White House Pushes For Naloxone Availability In Schools

(Daily360.com) – As the United States border remains open for virtually all to enter, fentanyl and other illegal narcotics are more common in the country than ever before. As a result, more Americans are overdosing and drug-use mortality rates among teens are as high as they’ve ever been. The Biden Administration is offering to help, not by closing the border or cracking down on the cartels that bring in into the country, but by offering naloxone training to teachers.

Naloxone is an immediate, emergency-use drug for people who have overdosed. It can reverse an opioid overdose in the short term and allow time for the person to be brought to a hospital emergency room. The most widely known brand of naloxone is the FDA approved, Narcan. Studies show that when administered quickly the overdose victim can be saved.

Statistics indicate that roughly two thirds of all overdose deaths occurred with other people near the victim. Studies show a 94% increase of overdose deaths in young people between the ages of 14 to 18-years old from 2019 to 2020.

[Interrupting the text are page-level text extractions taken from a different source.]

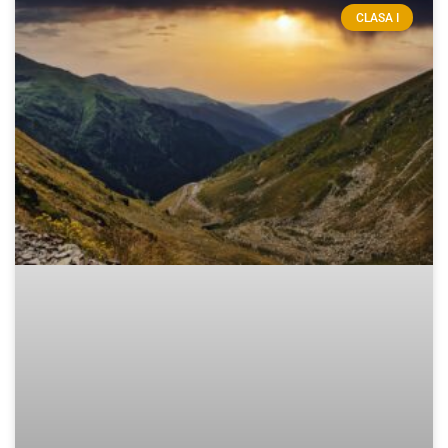
CLASA I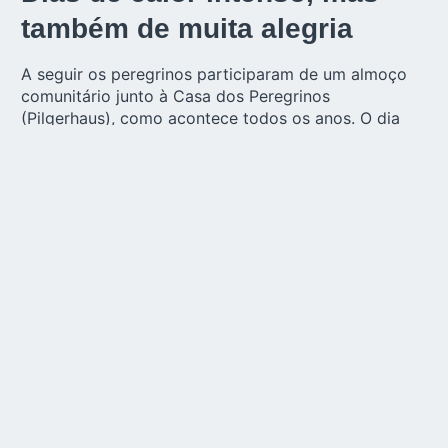
também de muita alegria
A seguir os peregrinos participaram de um almoço
comunitário junto à Casa dos Peregrinos
(Pilgerhaus), como acontece todos os anos. O dia
muito quente exigiu resistência dos participantes,
que enfrentaram o calor com um espírito de
sacrifício e alegria. Após o almoço, houve tempo
para convivência, com músicas e atividades de
interação.
Às 14h15, uma reflexão sobre a história da Mãe
Peregrina e a vida do agora Venerável João Luiz
Pozzobon trouxe à tona a essência da missão vivida
por tantos em terras europeias. Às 14h45, as
crianças foram apresentadas em um momento de
consagração à Mãe de Deus, gesto que emocionou
os presentes.
Nos passos de João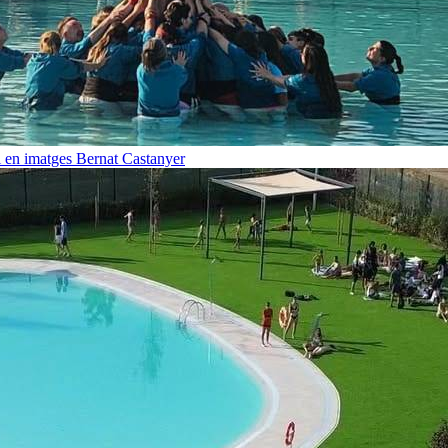
i en imatges
Bernat Castanyer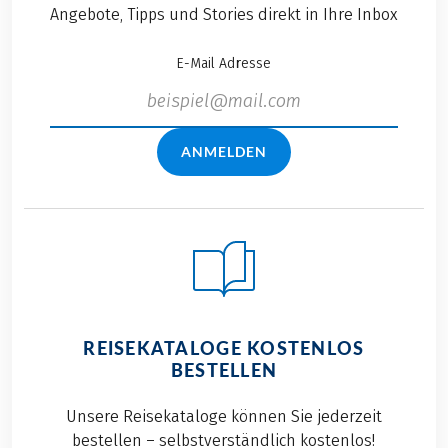
Angebote, Tipps und Stories direkt in Ihre Inbox
E-Mail Adresse
ANMELDEN
REISEKATALOGE KOSTENLOS
BESTELLEN
Unsere Reisekataloge können Sie jederzeit
bestellen – selbstverständlich kostenlos!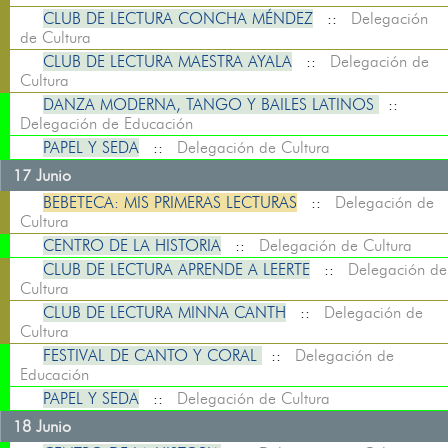
CLUB DE LECTURA CONCHA MÉNDEZ
::
Delegación
de Cultura
CLUB DE LECTURA MAESTRA AYALA
::
Delegación de
Cultura
DANZA MODERNA, TANGO Y BAILES LATINOS
::
Delegación de Educación
PAPEL Y SEDA
::
Delegación de Cultura
17 Junio
BEBETECA: MIS PRIMERAS LECTURAS
::
Delegación de
Cultura
CENTRO DE LA HISTORIA
::
Delegación de Cultura
CLUB DE LECTURA APRENDE A LEERTE
::
Delegación de
Cultura
CLUB DE LECTURA MINNA CANTH
::
Delegación de
Cultura
FESTIVAL DE CANTO Y CORAL
::
Delegación de
Educación
PAPEL Y SEDA
::
Delegación de Cultura
18 Junio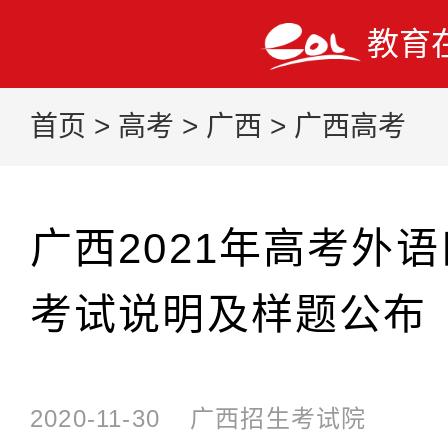
教育
首页
>
高考
>
广西
>
广西高考
广西2021年高考外
考试说明及样题公布
2020-11-30
广西招生考试院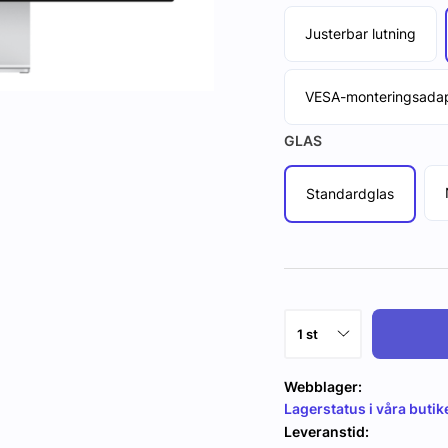
Justerbar lutning
VESA-monteringsada
GLAS
Standardglas
Webblager:
Lagerstatus i våra butik
Leveranstid: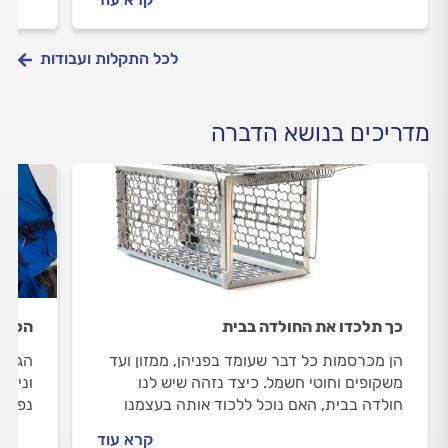
לפניכ
לכל התקלות ועבודות
מדריכים בנושא הדברה
כך תלכדו את החולדה בבית
הכל ע
הן מכרסמות כל דבר שעומד בפניהן, ממזון ועד
הג'וק
משקופים וחוטי חשמל. כיצד נזהה שיש לנו
וניתן
חולדה בבית, האם נוכל ללכוד אותה בעצמנו
נפרט 
וכיצד מדביר מקצועי יבצע את העבודה? כל
מכניס
קרא עוד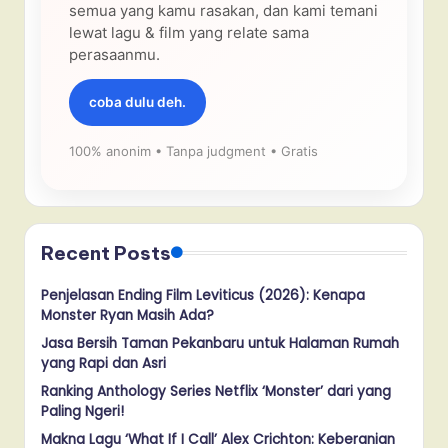
semua yang kamu rasakan, dan kami temani
lewat lagu & film yang relate sama
perasaanmu.
coba dulu deh.
100% anonim • Tanpa judgment • Gratis
Recent Posts
Penjelasan Ending Film Leviticus (2026): Kenapa
Monster Ryan Masih Ada?
Jasa Bersih Taman Pekanbaru untuk Halaman Rumah
yang Rapi dan Asri
Ranking Anthology Series Netflix ‘Monster’ dari yang
Paling Ngeri!
Makna Lagu ‘What If I Call’ Alex Crichton: Keberanian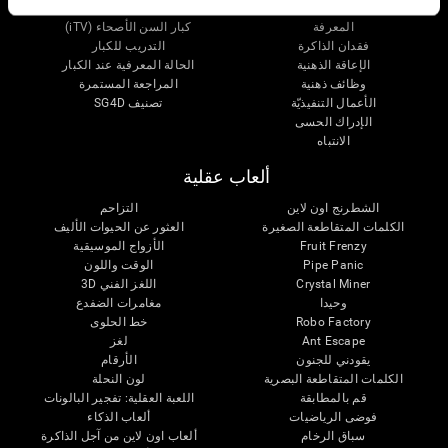
اللدونة العصبية
التقييم الشمولي
المعرفة
كبار السن الأصحاء (iTV)
فقدان الذاكرة
التدريب للكبار
الإعاقة الذهنية
الحالة المعرفية عند الكبار
وظائف ذهنية
المراجعة المستمرة
الأعمال التنفيذيّة
تصنيف SG4D
الإدراك الحسى
الانتباه
ألعاب عقلية
الشطرنج اون لاين
التزاحم
الكلمات المتقاطعة الصغيرة
العثور عن الحيوات الأليف
Fruit Frenzy
الأزواج الموسيقية
Pipe Panic
الوقت واللون
Crystal Miner
اللغز الفني 3D
وحيدا
مغامرات الضفدع
Robo Factory
خط الحلوى
Ant Escape
لغز
يقودني للجنون
الأرقام
الكلمات المتقاطعة البصرية
لون النحلة
قم بالمطابقة
اللعبة العقلية: تفجير البالونات
فوضى الرياضيات
ألعاب الذكاء
سباق الرخام
ألعاب اون لاين من آجل الذاكرة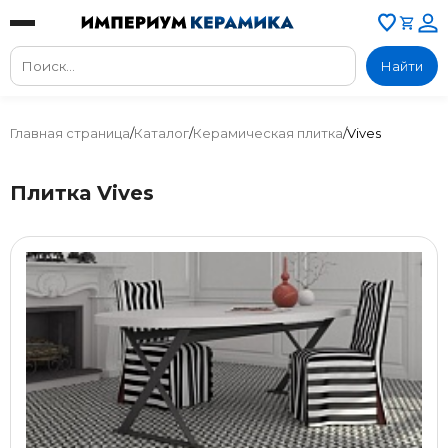
Найти
Главная страница
/
Каталог
/
Керамическая плитка
/
Vives
Плитка Vives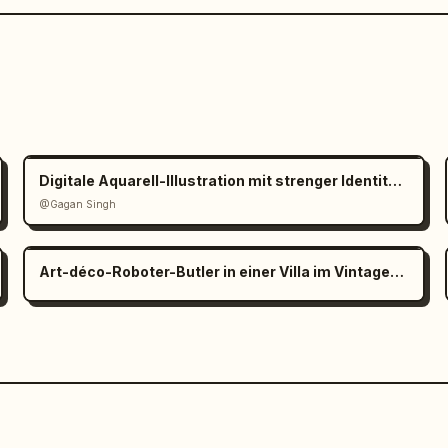
Digitale Aquarell-Illustration mit strenger Identitätsbindung
@Gagan Singh
Art-déco-Roboter-Butler in einer Villa im Vintage-Stil der 1920er Jahre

The Biden administration is calling schools the “front line” in the drug epidemic. As such, the Secretary of Education, Miguel Cardona, and the director of the national drug control policy office, Rahul Gupta, issued a joint letter urging teachers to learn how to administer Narcan and for school administrators to purchase units for the schools. This letter will be sent to every state education agency and national education association.

On the whole, young people between the ages of 10 to 19 years-olds have had an increase mortality rate of 109% from July-December of 2019 to the same period in 2020. Experts say a person may take one pill they believe to be an opioid pain medication and if it has fentanyl in it, that would likely be enough to prove fatal.